21 CFR § 1230.32 - Analyzing of samples.

---
identifier: "/us/cfr/t21/s1230.32"
source: "ecfr"
legal_status: "authoritative_unofficial"
title: "21 CFR § 1230.32 - Analyzing of samples."
title_number: 21
title_name: "Food and Drugs"
section_number: "1230.32"
section_name: "Analyzing of samples."
chapter_name: "FOOD AND DRUG ADMINISTRATION, DEPARTMENT OF HEALTH AND HUMAN SERVICES"
subchapter_number: "L"
subchapter_name: "REGULATIONS UNDER CERTAIN OTHER ACTS ADMINISTERED BY THE FOOD AND DRUG ADMINISTRATION"
part_number: "1230"
part_name: "REGULATIONS UNDER THE FEDERAL CAUSTIC POISON ACT"
positive_law: false
currency: "2026-04-05"
last_updated: "2026-04-05"
format_version: "1.1.0"
generator: "[email protected]"
authority: "15 U.S.C. 1261-1276."
regulatory_source: "38 FR 32110, Nov. 20, 1973, unless otherwise noted."
cfr_part: "1230"
---


# 1230.32 Analyzing of samples.

Samples collected by an authorized agent shall be analyzed at the laboratory designated by the Food and Drug Administration.

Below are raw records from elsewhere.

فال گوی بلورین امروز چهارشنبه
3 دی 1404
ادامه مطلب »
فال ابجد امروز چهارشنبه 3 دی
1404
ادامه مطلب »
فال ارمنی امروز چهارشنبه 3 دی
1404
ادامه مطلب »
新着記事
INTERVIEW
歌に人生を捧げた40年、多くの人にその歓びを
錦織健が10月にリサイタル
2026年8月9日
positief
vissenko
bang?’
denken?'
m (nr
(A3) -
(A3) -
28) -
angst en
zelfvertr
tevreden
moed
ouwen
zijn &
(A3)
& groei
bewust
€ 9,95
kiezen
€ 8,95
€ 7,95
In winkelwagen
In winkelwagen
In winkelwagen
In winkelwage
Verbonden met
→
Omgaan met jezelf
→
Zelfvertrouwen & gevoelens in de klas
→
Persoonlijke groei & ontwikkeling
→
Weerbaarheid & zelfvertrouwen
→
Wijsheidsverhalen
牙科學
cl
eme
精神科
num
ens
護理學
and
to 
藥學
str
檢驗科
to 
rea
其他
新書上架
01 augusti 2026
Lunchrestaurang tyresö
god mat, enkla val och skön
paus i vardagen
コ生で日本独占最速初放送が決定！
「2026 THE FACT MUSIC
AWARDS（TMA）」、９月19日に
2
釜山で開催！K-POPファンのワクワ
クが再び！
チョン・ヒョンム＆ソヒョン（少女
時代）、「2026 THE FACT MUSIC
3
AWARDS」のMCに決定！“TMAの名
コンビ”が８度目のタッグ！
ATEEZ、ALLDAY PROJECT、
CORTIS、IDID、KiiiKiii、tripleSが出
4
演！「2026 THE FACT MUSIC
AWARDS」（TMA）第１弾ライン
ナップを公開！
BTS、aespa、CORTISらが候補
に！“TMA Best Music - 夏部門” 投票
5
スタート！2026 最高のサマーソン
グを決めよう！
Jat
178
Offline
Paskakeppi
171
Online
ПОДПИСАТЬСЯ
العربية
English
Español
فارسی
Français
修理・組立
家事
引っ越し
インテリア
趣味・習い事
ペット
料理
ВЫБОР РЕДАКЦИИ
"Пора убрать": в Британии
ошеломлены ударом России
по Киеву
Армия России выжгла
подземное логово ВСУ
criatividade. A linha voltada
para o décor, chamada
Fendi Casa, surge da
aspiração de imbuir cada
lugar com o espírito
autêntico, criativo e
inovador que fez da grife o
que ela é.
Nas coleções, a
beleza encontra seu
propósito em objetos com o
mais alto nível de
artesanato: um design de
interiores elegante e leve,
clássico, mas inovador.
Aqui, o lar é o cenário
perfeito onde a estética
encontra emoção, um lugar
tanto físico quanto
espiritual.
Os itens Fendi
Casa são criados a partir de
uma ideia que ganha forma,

Only such samples as are collected in accordance with §§ 1230.30, 1230.31 may be analyzed by or under the direction and supervision of the Food and Drug Administration. Upon request one subdivision of the sample, if available, shall be delivered to the party or parties interested.